Luckily, the Kamala Nehru Park was just next door. This park was much more overgrown and run-down, but with gorgeous views of the city and Chowpatty Beach. The first picture is from the Hanging Gardens, the second is the view from Kamala Nehru Park...
However, my favorite find of the morning was this...
Christina Janelle: Apparently, buildings shaped like BOOTS are much easier to find in Mumbai rather than in Amarillo, Texas.
After passing a dead rat on the street, I decided it was time to leave. So, my cab driver (the same one from my Amazing Race episode), took me to Haji Ali Dargah, the "city's most important Muslim shrine." When we first got to the Haj, my cab driver told me, "No, no - dangerous." I asked him if I wasn't allowed and his response was "dangerous." So, I re-read my flaming pink "Best Of Mumbai" guide (Thanks Pecky and Michelle!) to double check to see if there was any reason why I shouldn't attend this site. According to Lonely Planet, this place was very safe for tourists to visit. But then I started to wonder if maybe some sort of political unrest had happened the night before and the Muslims were mad at the US and were going to take it out on some poor, little white-boy tourist. I decided I was going to brave it and, of course, it was fine. My cab driver was referring to how you get out to the shrine: a long, narrow, half-mile pathway that is completely covered in water at high-tide and uncrossable. Once high-tide hits, the shrine shuts their gates and if you are out there when it happens, you just have to wait the few hours until it subsides. However, at the time I was there, it was very low-tide and very safe. The shrine was indeed beautiful (you are not allowed to take pictures) and I had a great conversation with two guys trying to sell me pictures of random people. I'm not sure if the locals were surprised to see me out there at this time of day (dawn is not really typical tourist visiting hours), but I felt very scrutinized...more so than I have at any time since I've been here. It was sort of weird, but then I started thinking about when people come to the US and are wearing traditional, "strange" (to Americans) clothing and everyone stares at them.
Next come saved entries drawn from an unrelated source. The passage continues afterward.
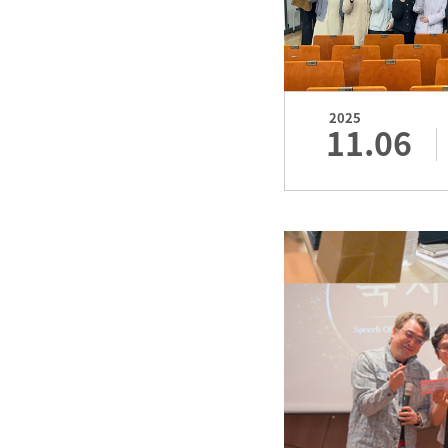
2025
11.06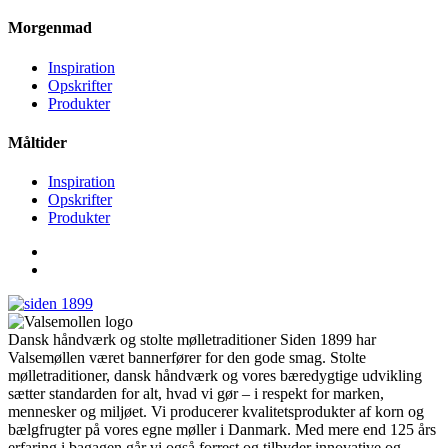
Morgenmad
Inspiration
Opskrifter
Produkter
Måltider
Inspiration
Opskrifter
Produkter
Dansk håndværk og stolte mølletraditioner Siden 1899 har
Valsemøllen været bannerfører for den gode smag. Stolte
mølletraditioner, dansk håndværk og vores bæredygtige udvikling
sætter standarden for alt, hvad vi gør – i respekt for marken,
mennesker og miljøet. Vi producerer kvalitetsprodukter af korn og
bælgfrugter på vores egne møller i Danmark. Med mere end 125 års
erfaring i bagagen går vi også forrest og tilbyder innovative og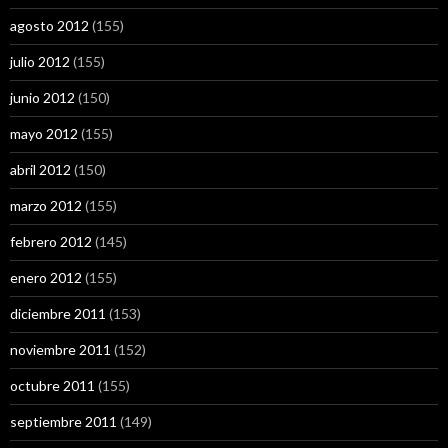
agosto 2012
(155)
julio 2012
(155)
junio 2012
(150)
mayo 2012
(155)
abril 2012
(150)
marzo 2012
(155)
febrero 2012
(145)
enero 2012
(155)
diciembre 2011
(153)
noviembre 2011
(152)
octubre 2011
(155)
septiembre 2011
(149)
I guess its sort of the same thing. So, I just tried to be very respectful and after a few minutes of walking around, made my way back to the car and headed back to hotel for breakfast and a three hour nap.
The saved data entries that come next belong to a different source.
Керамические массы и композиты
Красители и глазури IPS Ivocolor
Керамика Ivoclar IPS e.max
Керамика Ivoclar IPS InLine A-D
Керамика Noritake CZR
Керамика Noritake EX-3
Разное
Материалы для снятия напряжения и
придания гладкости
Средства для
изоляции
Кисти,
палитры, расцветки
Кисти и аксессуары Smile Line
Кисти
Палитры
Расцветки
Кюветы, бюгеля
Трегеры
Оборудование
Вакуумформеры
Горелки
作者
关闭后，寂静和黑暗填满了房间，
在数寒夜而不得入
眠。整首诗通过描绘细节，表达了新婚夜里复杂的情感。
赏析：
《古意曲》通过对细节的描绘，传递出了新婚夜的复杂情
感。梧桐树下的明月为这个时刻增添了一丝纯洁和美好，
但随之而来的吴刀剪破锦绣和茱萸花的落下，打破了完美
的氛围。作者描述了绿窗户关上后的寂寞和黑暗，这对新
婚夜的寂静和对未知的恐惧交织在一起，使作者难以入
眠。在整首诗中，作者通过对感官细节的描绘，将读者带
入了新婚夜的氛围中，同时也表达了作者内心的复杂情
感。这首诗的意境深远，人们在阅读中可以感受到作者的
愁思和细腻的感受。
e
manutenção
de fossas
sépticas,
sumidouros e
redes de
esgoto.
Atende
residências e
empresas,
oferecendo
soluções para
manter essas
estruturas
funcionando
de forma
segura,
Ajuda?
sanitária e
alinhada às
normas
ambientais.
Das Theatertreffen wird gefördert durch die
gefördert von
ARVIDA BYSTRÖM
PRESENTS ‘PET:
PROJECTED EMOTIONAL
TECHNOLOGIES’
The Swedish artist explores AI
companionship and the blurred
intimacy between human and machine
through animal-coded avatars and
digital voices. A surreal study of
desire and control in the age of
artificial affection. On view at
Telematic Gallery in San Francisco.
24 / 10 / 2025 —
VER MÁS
On a side note, I finally unpacked this morning and got quite a chuckle at some of the things that I packed. The notion of wearing a sweater or anything that provides warmth is literally lol worthy. Even now, in the "cool" monsoon season, it is stiflingly hot. I probably could have made it out here with one suitcase. Ah well, I'm learning.
And last, but not least...HAPPY 18TH BIRTHDAY POOKIE!!!